Data records
--------------------

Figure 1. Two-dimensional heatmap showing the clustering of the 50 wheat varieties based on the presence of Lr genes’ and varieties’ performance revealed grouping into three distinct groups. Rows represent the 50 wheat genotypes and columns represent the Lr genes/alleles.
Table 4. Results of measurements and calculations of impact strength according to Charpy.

--------------------

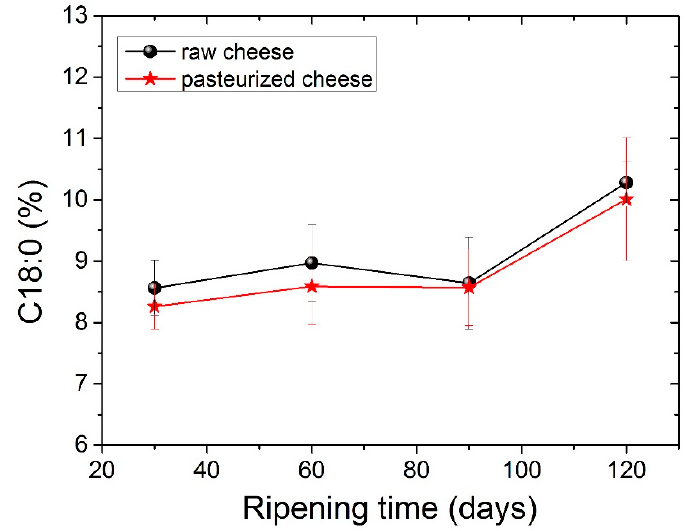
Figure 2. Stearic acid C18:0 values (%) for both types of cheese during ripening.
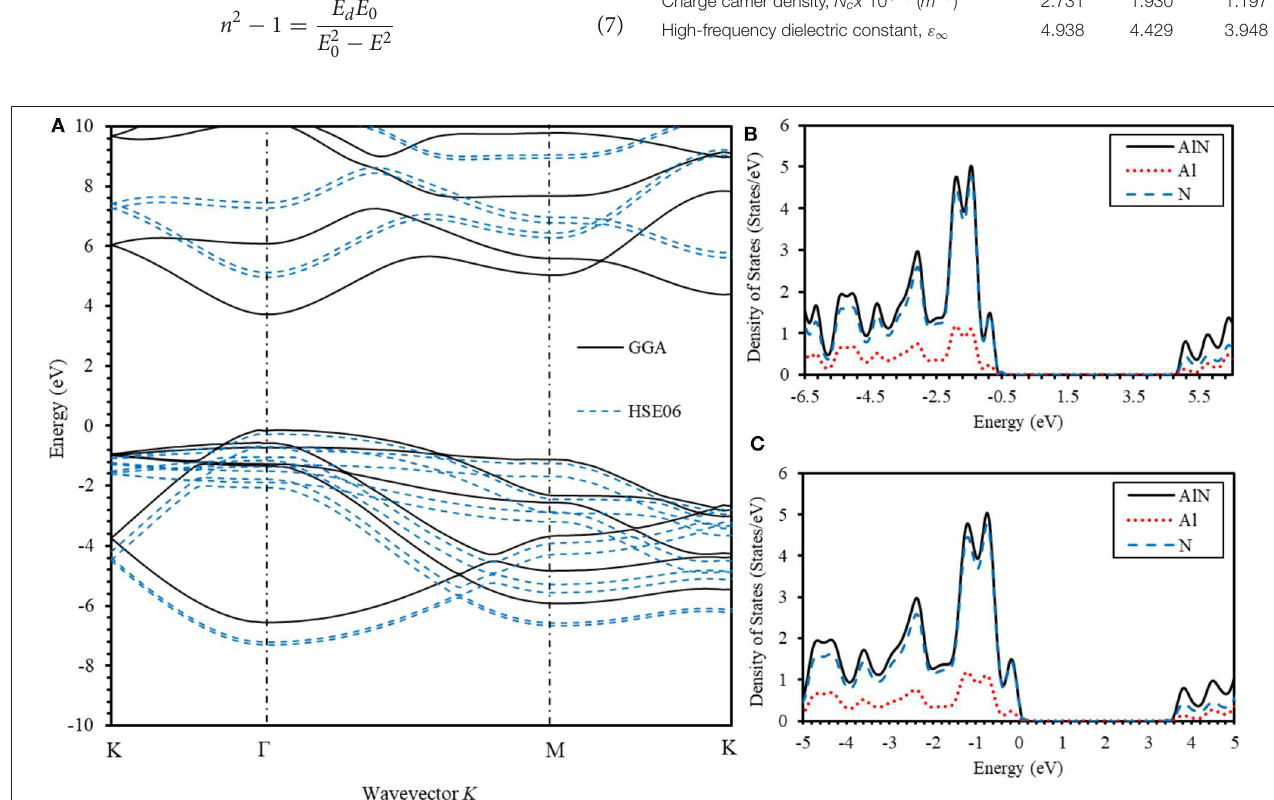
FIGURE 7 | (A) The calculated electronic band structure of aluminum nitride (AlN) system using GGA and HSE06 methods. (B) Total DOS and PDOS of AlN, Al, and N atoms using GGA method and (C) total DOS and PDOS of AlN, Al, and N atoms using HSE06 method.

--------------------

Task objective
Output, from the data above, the lines from the line with "Figure 1. Two-dimensional" to the line with "Table 4. Results" exactly as they stand, both ends included and nothing else.

Output for this exercise
Figure 1. Two-dimensional heatmap showing the clustering of the 50 wheat varieties based on the presence of Lr genes’ and varieties’ performance revealed grouping into three distinct groups. Rows represent the 50 wheat genotypes and columns represent the Lr genes/alleles.
Table 4. Results of measurements and calculations of impact strength according to Charpy.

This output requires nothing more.